Gus : Qu’est-ce que tu lui trouves à ce pantalon ?
Rose : Il est rouge.
Gus : C’est bien le problème. Tu nous vois monter à l’assaut avec ça ?
Rose : C’est joli.
Gus : Pour danser oui. Pas pour monter à l’assaut…
Rose : T’as raison. Viens. On va danser…
Gus : Hein ?
Rose : Lève-toi.
Gus : Rose je suis fatigué…
Rose : Allons… Lève-toi…
Gus : Rose…
Rose : Lève-toi c’est un ordre !
Gus : Pas ça…
Rose : Dansons. Tu seras mon cavalier.
Gus : Je sais pas danser…
Rose : Je vais t’apprendre…
Gus : Tu vas pas m’apprendre à danser…
Rose : Pourquoi pas ?
Gus : Il est trois heures du matin…
Rose : Et alors ?
Gus : Il est tard. Je suis fatigué. Demain je monte à l’assaut…

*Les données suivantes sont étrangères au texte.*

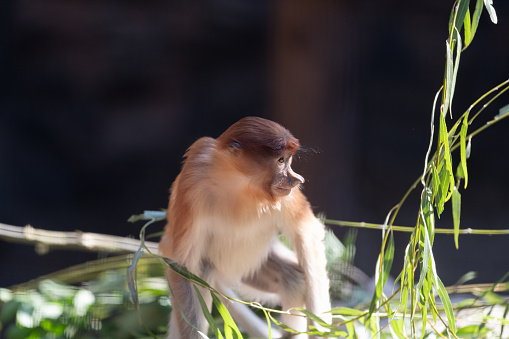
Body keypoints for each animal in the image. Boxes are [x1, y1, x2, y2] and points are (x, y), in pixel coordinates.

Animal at [161, 116, 332, 338]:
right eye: (280, 160)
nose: (297, 179)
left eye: (289, 159)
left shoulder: (283, 192)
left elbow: (306, 231)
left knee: (294, 279)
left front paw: (319, 327)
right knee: (201, 273)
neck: (240, 181)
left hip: (252, 265)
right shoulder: (193, 179)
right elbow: (181, 266)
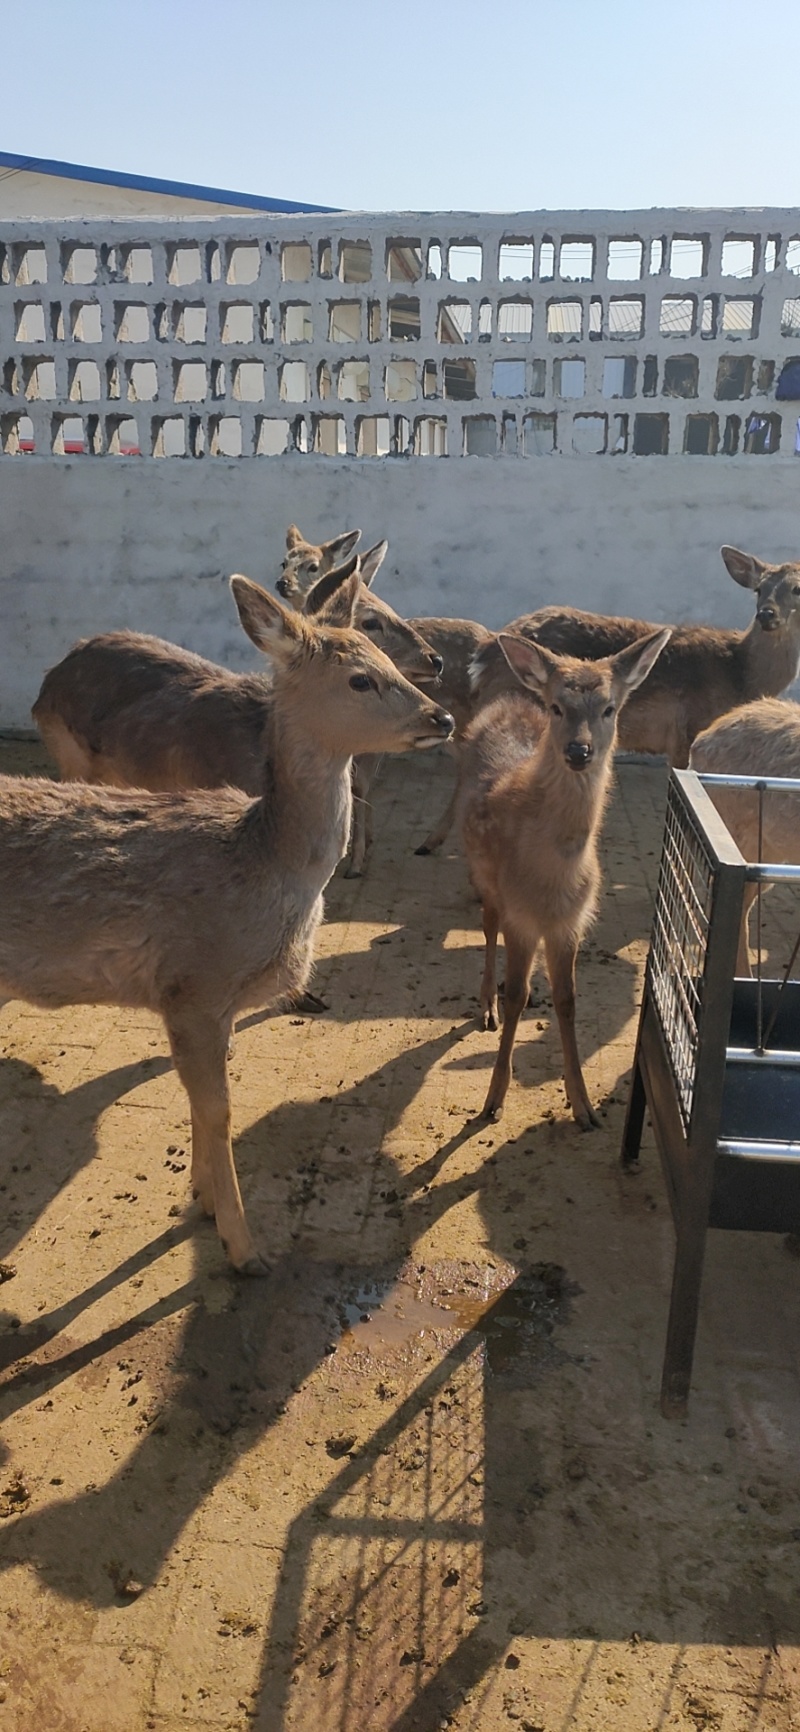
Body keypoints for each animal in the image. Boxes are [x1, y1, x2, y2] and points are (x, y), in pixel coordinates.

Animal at [1, 574, 454, 1273]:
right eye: (360, 677)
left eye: (386, 660)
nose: (443, 717)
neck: (261, 864)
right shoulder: (194, 984)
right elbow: (218, 1110)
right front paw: (245, 1249)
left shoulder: (212, 1002)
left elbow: (200, 1101)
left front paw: (205, 1201)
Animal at [459, 627, 670, 1127]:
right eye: (557, 706)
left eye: (609, 708)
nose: (578, 750)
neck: (554, 877)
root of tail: (507, 703)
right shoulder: (520, 912)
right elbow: (515, 995)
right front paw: (493, 1100)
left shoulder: (570, 921)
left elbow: (569, 1001)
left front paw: (584, 1106)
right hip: (485, 877)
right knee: (487, 929)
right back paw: (487, 1005)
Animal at [469, 547, 800, 768]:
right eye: (759, 589)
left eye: (797, 588)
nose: (766, 614)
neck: (740, 673)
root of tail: (485, 654)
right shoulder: (687, 732)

Rose : A l’assaut ? Un dimanche ?
Gus : Ou un autre jour… quelle importance…
Rose : Ils vous font travailler le dimanche ?
Gus : Rose c’est la guerre.
Rose : Et alors ? Te laisse pas faire. Dis-leur que t’as besoin de repos.
Gus : Rose je suis un soldat. J’obéis.